En la castigada ciudad de Puerto Príncipe, María Luz y uno de los tantos guardacostas, formaban una linda y feliz pareja hasta que un día él partió, hacia el país de las almas perdidas.
La tristeza invadió el corazón de ella, que fue encerrándose en un cono de pena al que nadie podía ingresar.
La veían solitaria y agobiada deambulando por la orilla del mar a la hora en que sol entrega su energía, y también por las noches cuando la oscuridad la obligaba a iluminar su paso con un humilde farol cuya luz concluyó por atraer a las mariposas que se convirtieron en su única compañía.
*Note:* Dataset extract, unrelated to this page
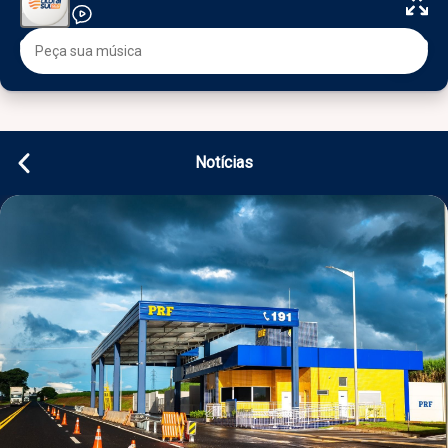
Notícias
Una mañana la vieron bordando esas maravillas aladas con la espuma que el mar dejaba en la orilla. Terminada la obra, se vistió con su níveo tejido y así fue cobrando vida su nuevo y mágico aspecto.
Aquella tarde todos asistieron al misterio de cómo era llevada por los aires al compás del aleteo de sus compañeras y, desde ese momento, el viento suave jugaba con ella mientras la rodeaban miles de mariposas blancas. Hasta que hubo una tormenta muy fuerte y María Luz fue arrastrada por ráfagas huracanadas que la llevaron lejos.
En lo alto del cielo se la vio flotar.
Hoy descansa su cuerpo en un campo cerca del mar donde crecen flores multicolores y nacen mariposas todos los días.
Cuenta la leyenda que los pescadores, en las noches de luna llena, la ven volar con su vestido de mariposas y luciérnagas.
Su imagen se multiplica por miles al reflejarse en las ondas marinas y se diría que, mientras ellos pescan, ella los acompaña, iluminándolos.